Chapter 7 took the modeling attempted in Chapter 6 one step further. Moving beyond common cell-markers, whole transcriptome analysis was performed on patient and control derived fibroblasts, iPSCs, and cerebellar differentiation products in an attempt to find potential differences in gene expression in a non-hypothesis driven fashion. The results were as interesting as they were unexpected. While no genes with obvious connection to 4H genotype or phenotype were found differentially regulated in patient fibroblasts compared to control, known POLR3 transcription targets were found down-regulated (compared to control) in iPSCs, and a gene with potential relevance to disease pathology (ARX) was found down-regulated in cerebellar products. Taken together, this identified what transcription targets were most affected by POLR3B mutations (5S rRNA subunits), and suggested a pathway for how altered RNA polymerase III might lead to the various abnormalities observed in 4H patients (across the brain and body).
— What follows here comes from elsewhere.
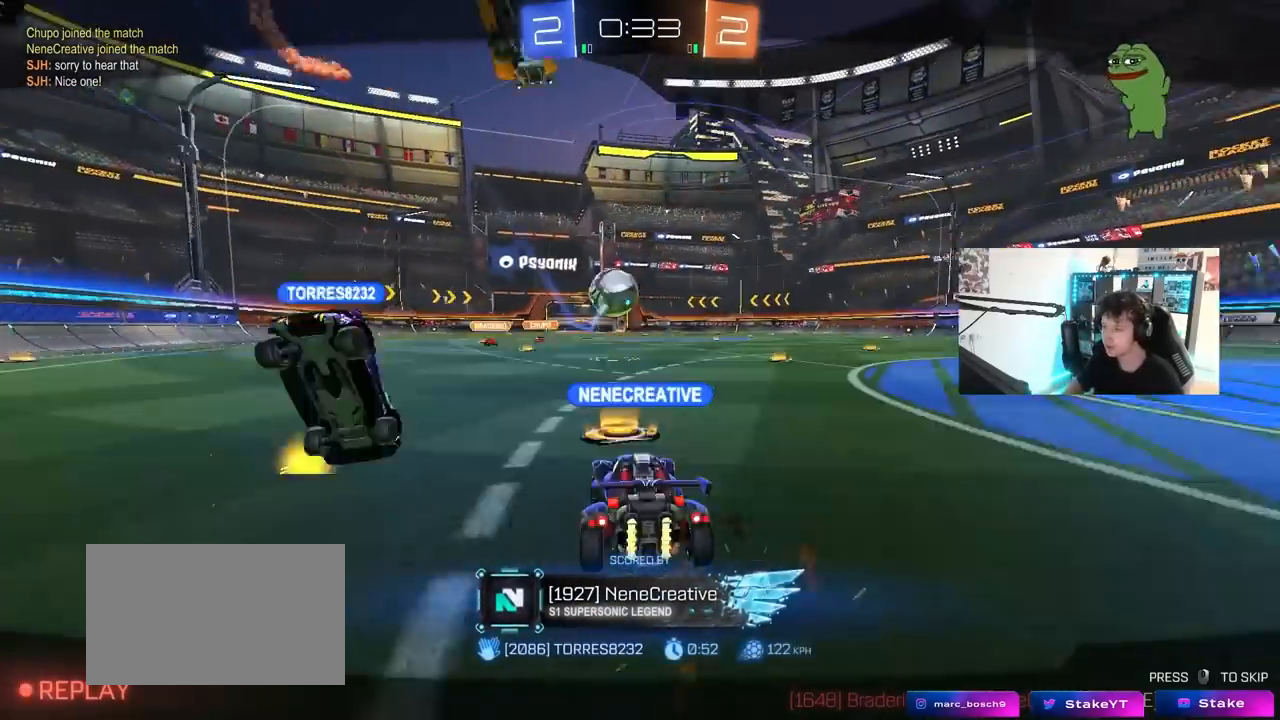
{"keys": [], "mouse": [], "mouse_move": "still", "events": []}
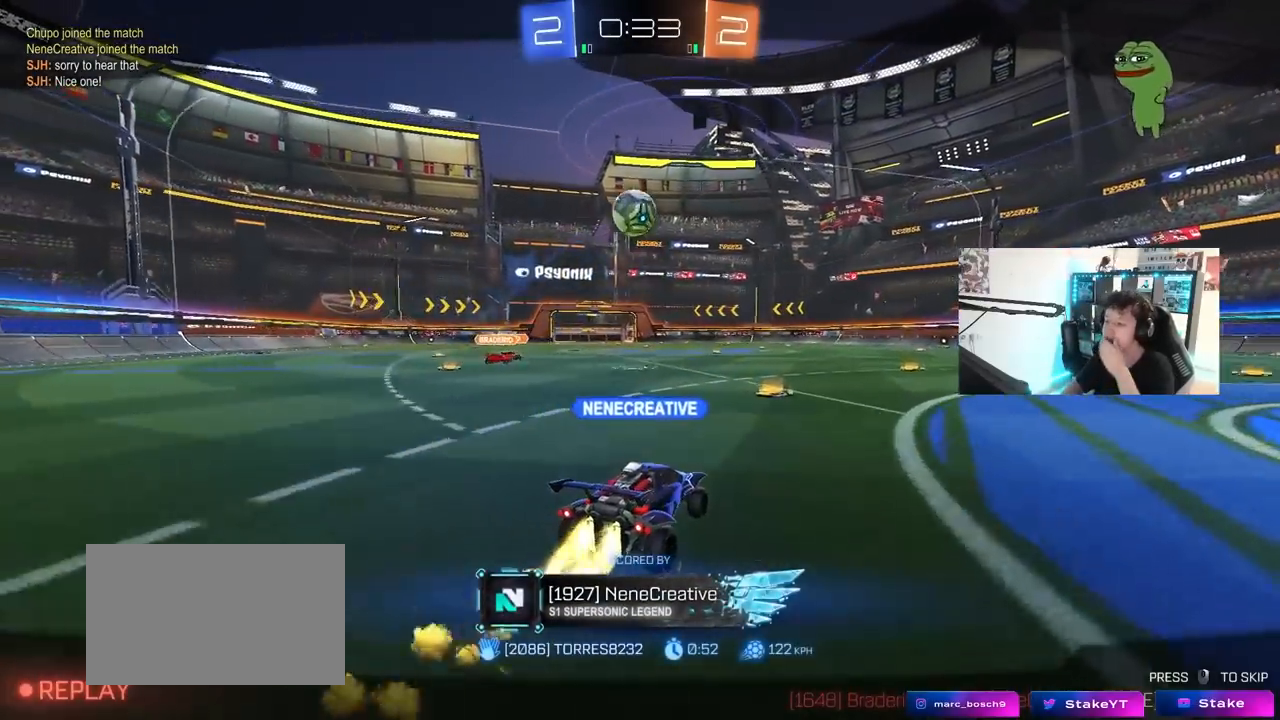
{"keys": [], "mouse": ["right"], "mouse_move": "down", "events": [[150, "mouse_right", "down"], [350, "mouse_right", "up"], [383, "mouse_right", "down"]]}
Other genes down-regulated compared to control in cerebellar products hint at an alternative, indirect mechanism for how mutations to POLR3 subunits might disrupt expression of ARX and so manifest disease pathology. Chapter 8 puts the experimental results of the proceeding chapters into proper context, regarding the technology of controlling cell identity, as well as an understanding of the white matter disorder it was used to assess. In addition, it examines the issue of how our attempts to control cell identity is simultaneous relies upon and helps drive an understanding of cell identity itself (and in time perhaps personal identity).